Revamping the Fabric of Data Analytics 

In another development, we saw the launch of Microsoft Fabric, which is an end-to-end data and analytics platform (not the same as Azure Service Fabric). The new platform focuses on Microsoft’s OneLake data lake and can pull in data from Amazon S2 and possibly also Google Cloud Platform at a later date. 

It comes with integration tools, a Spark-based data engineering platform, a real-time analytics platform and Power BI, an easy to use visualization and AI-based analytics tool. There is also a new no-code developer experience that enables users to monitor data in real time and trigger actions and notifications based on it. All of these are already integrated and in due course Microsoft says it would also bring in AI Copilot into the mix.

Microsoft Build, the annual conference that has for long showcased the company’s latest updates to Windows, Azure and other platforms for engineers and developers, kicked off on May 23. Here are some of the major developments / announcements that have come up on the first day. Please come back and take a peek again tomorrow for fresh updates to this story: 

Windows 11 Gets an AI-driven Copilot

This is something we all knew would happen but Microsoft has now announced that Copilot would appear on Windows 11. It is the same assistant that integrates across Microsoft Edge, Office suite and GitHub. The app will reside in the taskbar and upon clicking would open up the Copilot sidebar where users can ask it to summarize, rewrite, and explain text in any of the apps that one is using. Microsoft will start testing the features publicly from next month before rolling it out to more users. In addition, there are smaller updates that include support for Bluetooth LE and adding 10 new languages and dialects in live captions, a feature that transcribes audio in real time. 
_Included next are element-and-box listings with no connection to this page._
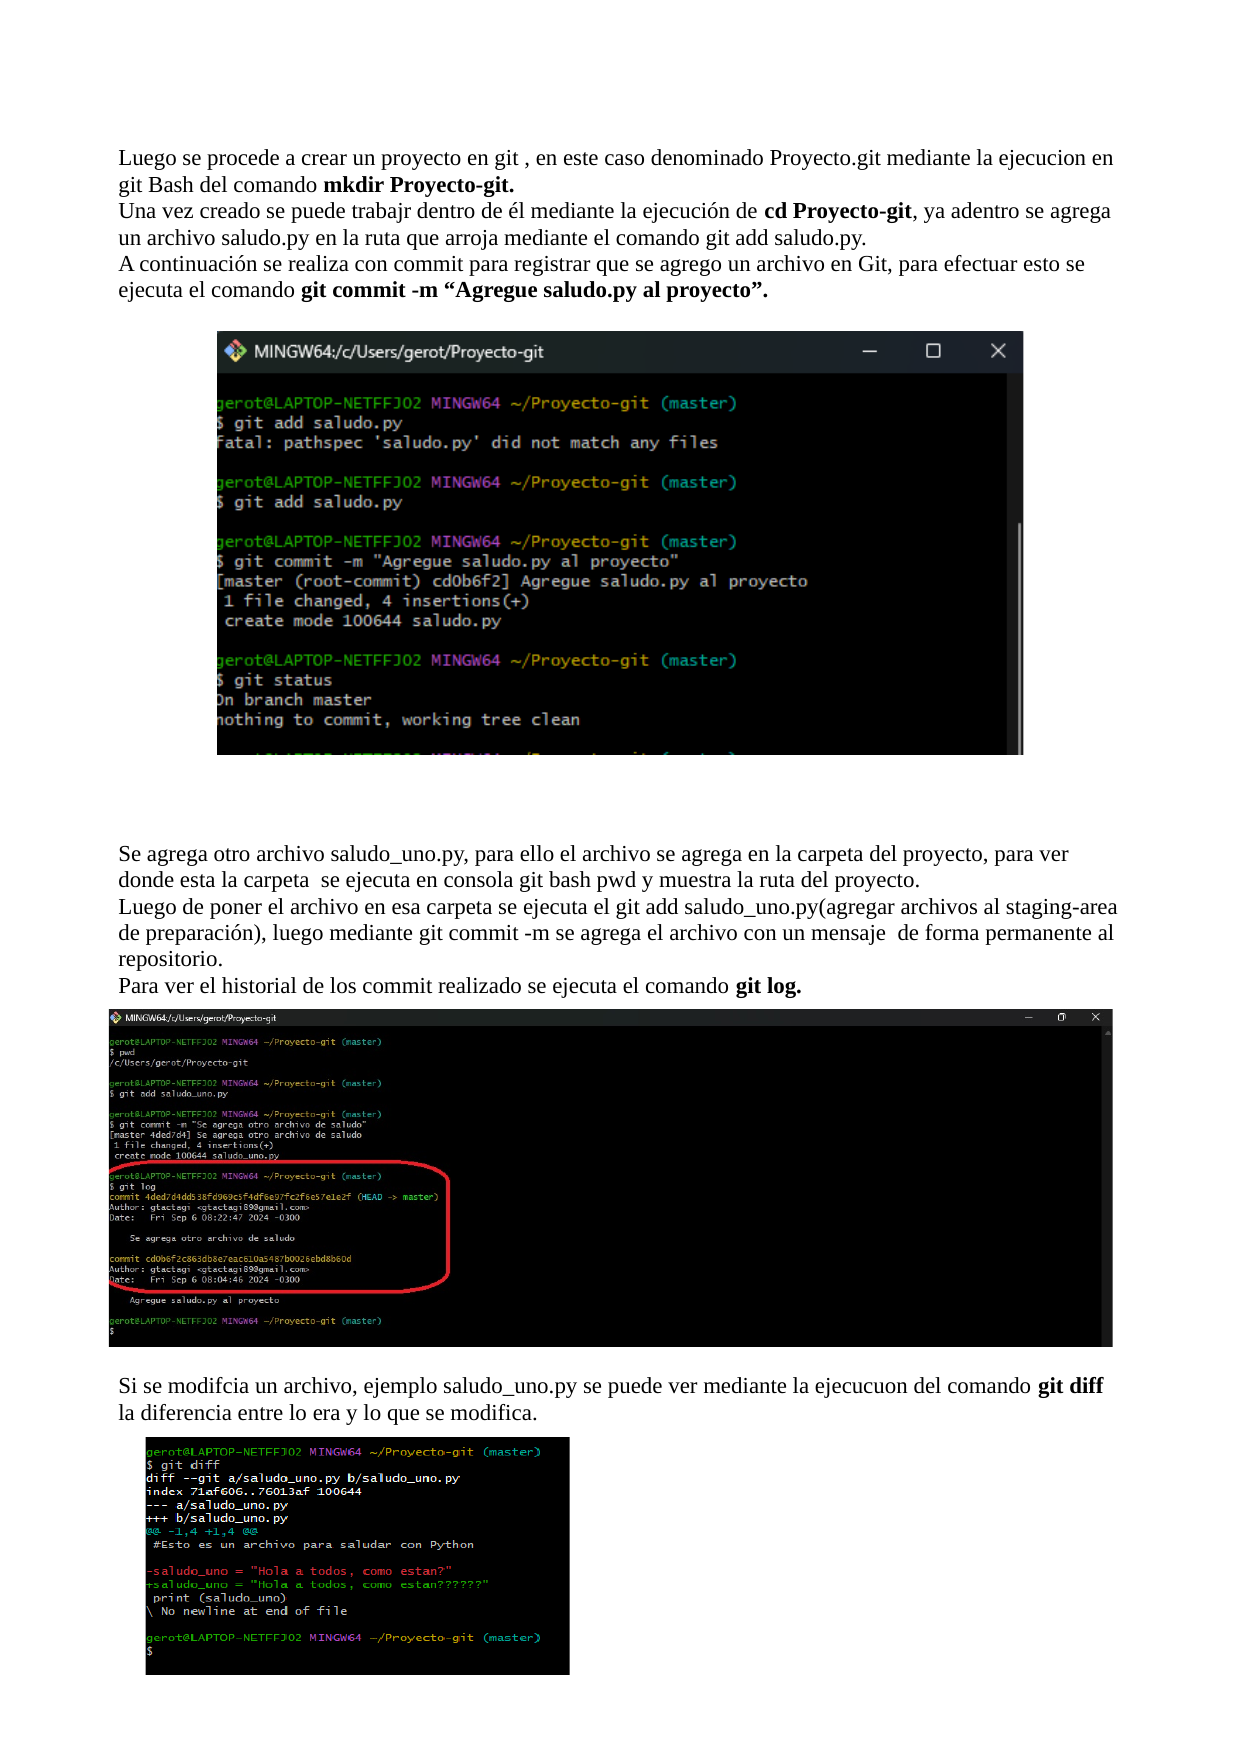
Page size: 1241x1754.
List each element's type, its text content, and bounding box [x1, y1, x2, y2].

text Luego de poner el archivo en esa carpeta se ejecuta el git add saludo_uno.py(agregar archivos al staging-area de preparación), luego mediante git commit -m se agrega el archivo con un mensaje de forma permanente al repositorio. [118, 893, 1122, 972]
picture [217, 331, 1024, 755]
picture [145, 1437, 570, 1675]
text Luego se procede a crear un proyecto en git , en este caso denominado Proyecto.git mediante la ejecucion en git Bash del comando mkdir Proyecto-git. [118, 144, 1122, 197]
picture [108, 1009, 1113, 1347]
text Una vez creado se puede trabajr dentro de él mediante la ejecución de cd Proyecto-git, ya adentro se agrega un archivo saludo.py en la ruta que arroja mediante el comando git add saludo.py. [118, 197, 1122, 250]
text A continuación se realiza con commit para registrar que se agrego un archivo en Git, para efectuar esto se ejecuta el comando git commit -m “Agregue saludo.py al proyecto”. [118, 250, 1122, 303]
text Se agrega otro archivo saludo_uno.py, para ello el archivo se agrega en la carpeta del proyecto, para ver donde esta la carpeta se ejecuta en consola git bash pwd y muestra la ruta del proyecto. [118, 840, 1122, 893]
text Si se modifcia un archivo, ejemplo saludo_uno.py se puede ver mediante la ejecucuon del comando git diff la diferencia entre lo era y lo que se modifica. [118, 1372, 1122, 1425]
text Para ver el historial de los commit realizado se ejecuta el comando git log. [118, 972, 1122, 998]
Microsoft 365 Copilot now also supports plug-ins

This was big news as the AI assistant will support three types of plug-ins, viz. Teams messages extensions, Power Platform connectors and tools that use technology with ChatGPT. Users can also choose from third-party plug-ins such as Atlassian and Adobe. The company also says that it will build Copilot and Bing Chat plug-ins with the same standard that OpenAI uses, which means users can see the same plug-ins across all three AI-powered tools of Microsoft. 
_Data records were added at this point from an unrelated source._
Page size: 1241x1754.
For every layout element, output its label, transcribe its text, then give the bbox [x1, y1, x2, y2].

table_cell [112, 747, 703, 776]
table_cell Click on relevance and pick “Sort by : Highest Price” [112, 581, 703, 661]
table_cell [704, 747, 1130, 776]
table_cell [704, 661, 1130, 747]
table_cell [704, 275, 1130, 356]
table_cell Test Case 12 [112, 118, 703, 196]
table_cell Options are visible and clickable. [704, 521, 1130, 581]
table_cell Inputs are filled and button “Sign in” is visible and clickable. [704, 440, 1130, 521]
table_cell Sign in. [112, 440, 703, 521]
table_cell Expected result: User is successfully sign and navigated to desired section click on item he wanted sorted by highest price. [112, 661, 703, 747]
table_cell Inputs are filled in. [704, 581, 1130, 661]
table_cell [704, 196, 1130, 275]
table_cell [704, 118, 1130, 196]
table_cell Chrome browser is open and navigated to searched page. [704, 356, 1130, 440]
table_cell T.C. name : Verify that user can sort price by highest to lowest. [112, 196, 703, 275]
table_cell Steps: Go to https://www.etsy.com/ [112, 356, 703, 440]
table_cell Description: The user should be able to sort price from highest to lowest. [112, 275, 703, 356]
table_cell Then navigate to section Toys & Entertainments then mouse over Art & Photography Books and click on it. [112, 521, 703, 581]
Microsoft Edge gets 365 Copilot integration 

The company is also bringing 365 Copilot to its Edge browser. The tool resides on the sidebar and can use content on the website one is viewing and help work on projects in Microsoft 365 apps such as Outlook, Word, Excel and others. So, one can draft an email, add data to an excel sheet, generate status updates based on chats etc. 

An AI upgrade for Windows Terminal 

This can also be considered big news as an AI-powered chatbot gets integrated with Windows Terminal via tying up with GitHub Copilot. Developers using the latter can utilize the chatbot directly within Terminal to perform multiple actions such as code recommendations. It is also possible that Microsoft brings GitHub Copilot to other developer tools in the future. Microsoft also introduced a Dev Home dashboard that makes it easier to set up Windows dev machines. 

Now ChatGPT can Bing it

Having invested some billions of dollars into OpenAI, Microsoft has now managed to push Bing as the preferred search for ChatGPT Plus users who will start seeing citations appended to the responses from the generative AI tool. There are also reports that Bing would soon start supporting plug-ins from Expedia, Instacard, Kayak, Klama, Redfin, TripAdvisor, Zillow and a few more. But, that’s something for later.